Briefly stated, it’s your life. It’s your death. It ought to be a personal and private choice.

A dear friend I have known for more than 50 years has an incurable, progressive disease that will kill him. He is educated, alert and rational, and right now feels no pain or anxiety because a hospice manages his discomfort. Yet he does not like being tethered to an oxygen line while he slowly suffocates. He wants his life to be over but is too incapacitated to do anything about it. At one point he asked me if I could get him a gun.

According to the Colorado referendum, two physicians have to agree that a person’s medical condition is incurable and the drug cocktail has to be self-administered. It sounds simple.

Nothing is simple.

What if your doctor has religious beliefs that preclude assisted dying, or has a literal interpretation of the Hippocratic Oath, which states that before anything else, do no harm? What if your doctor’s beliefs require you to live out whatever life has dealt you? What if the pharmacist thinks the same way and refuses to issue the prescription?

What if the hospital does not have the correct protocols in place or the legal boilerplate necessary to allow a patient to die by choice? What if the hospital is run by a church?
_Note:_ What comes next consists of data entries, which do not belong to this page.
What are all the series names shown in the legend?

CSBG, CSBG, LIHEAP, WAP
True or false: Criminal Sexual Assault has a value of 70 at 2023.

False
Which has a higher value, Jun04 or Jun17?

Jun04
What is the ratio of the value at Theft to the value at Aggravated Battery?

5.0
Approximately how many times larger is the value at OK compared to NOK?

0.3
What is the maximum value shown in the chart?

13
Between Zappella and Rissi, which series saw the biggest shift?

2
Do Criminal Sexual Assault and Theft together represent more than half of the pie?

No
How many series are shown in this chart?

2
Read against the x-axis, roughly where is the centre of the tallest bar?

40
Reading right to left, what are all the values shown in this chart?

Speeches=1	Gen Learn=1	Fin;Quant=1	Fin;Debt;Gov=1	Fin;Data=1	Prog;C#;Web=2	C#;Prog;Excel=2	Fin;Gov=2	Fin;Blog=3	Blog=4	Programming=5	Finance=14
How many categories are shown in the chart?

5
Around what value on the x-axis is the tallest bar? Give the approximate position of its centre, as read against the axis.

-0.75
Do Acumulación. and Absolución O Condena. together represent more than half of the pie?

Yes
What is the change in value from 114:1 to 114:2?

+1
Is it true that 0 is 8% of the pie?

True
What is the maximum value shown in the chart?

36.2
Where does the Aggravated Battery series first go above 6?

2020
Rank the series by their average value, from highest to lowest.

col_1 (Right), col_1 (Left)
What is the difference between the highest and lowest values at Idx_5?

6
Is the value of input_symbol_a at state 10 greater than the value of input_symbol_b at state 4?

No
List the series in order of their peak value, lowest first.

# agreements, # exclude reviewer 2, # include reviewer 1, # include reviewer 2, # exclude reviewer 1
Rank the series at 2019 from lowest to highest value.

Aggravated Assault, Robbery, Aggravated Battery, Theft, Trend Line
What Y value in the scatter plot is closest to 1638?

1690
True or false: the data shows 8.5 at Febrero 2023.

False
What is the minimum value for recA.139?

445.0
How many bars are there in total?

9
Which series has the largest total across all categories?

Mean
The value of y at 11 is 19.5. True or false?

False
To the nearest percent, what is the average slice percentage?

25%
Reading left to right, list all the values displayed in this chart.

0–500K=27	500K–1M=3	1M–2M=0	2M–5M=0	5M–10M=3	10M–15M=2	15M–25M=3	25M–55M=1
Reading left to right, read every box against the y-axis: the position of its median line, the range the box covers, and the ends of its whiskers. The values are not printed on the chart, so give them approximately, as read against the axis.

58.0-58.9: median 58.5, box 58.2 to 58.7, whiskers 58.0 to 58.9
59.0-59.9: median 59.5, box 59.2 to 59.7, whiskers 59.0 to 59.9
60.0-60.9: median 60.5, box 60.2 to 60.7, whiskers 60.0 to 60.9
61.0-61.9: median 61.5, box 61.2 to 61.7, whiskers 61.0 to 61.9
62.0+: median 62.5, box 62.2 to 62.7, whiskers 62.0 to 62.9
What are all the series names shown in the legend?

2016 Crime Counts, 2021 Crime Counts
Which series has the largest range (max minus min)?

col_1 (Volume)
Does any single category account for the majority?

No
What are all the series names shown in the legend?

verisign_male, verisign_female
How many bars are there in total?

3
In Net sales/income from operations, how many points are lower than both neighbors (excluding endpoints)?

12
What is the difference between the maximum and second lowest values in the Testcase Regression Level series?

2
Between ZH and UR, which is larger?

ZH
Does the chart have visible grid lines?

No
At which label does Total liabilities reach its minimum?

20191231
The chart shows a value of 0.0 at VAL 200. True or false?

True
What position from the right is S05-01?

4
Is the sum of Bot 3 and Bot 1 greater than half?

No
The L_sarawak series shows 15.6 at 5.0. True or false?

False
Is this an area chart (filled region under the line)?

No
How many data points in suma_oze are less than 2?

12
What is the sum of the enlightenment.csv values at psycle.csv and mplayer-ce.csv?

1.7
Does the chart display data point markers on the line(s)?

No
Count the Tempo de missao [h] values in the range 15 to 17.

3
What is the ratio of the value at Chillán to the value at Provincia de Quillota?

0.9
What if you are physically unable to take the drugs you need to end your life?

According to Compassion & Choices, a national organization that pushed medical aid in dying in Colorado, 10 prescriptions have been filled so far, but it is not known how many have ever been used. Advocates say about one in three patients who receive the drugs fails to take them. They may have just wanted the option available.

My old and dear friend has been facing this. He could move to another state and establish residency, which could take at least six months, or is it a year? He does not have the time or ability to do this, though paradoxically he has a lot of time — to lie in bed and think about his future.

In Colorado, lawmakers put $44,000 into the budget in May to help doctors with patients who might ask about receiving aid in dying. Republican State Sen. Kevin Lundberg said taxpayers should not support the practice: “This is not the job of a doctor, it’s certainly not the job of he government.”

Well, whose job is it when you’re stuck in a bed with tubes and wires attached to you? And what if this happened to you?

Rob Pudim is a contributor to Writers on the Range, the opinion service of High Country News (hcn.org). A writer in Colorado, he says his friend died while in hospice care June 16.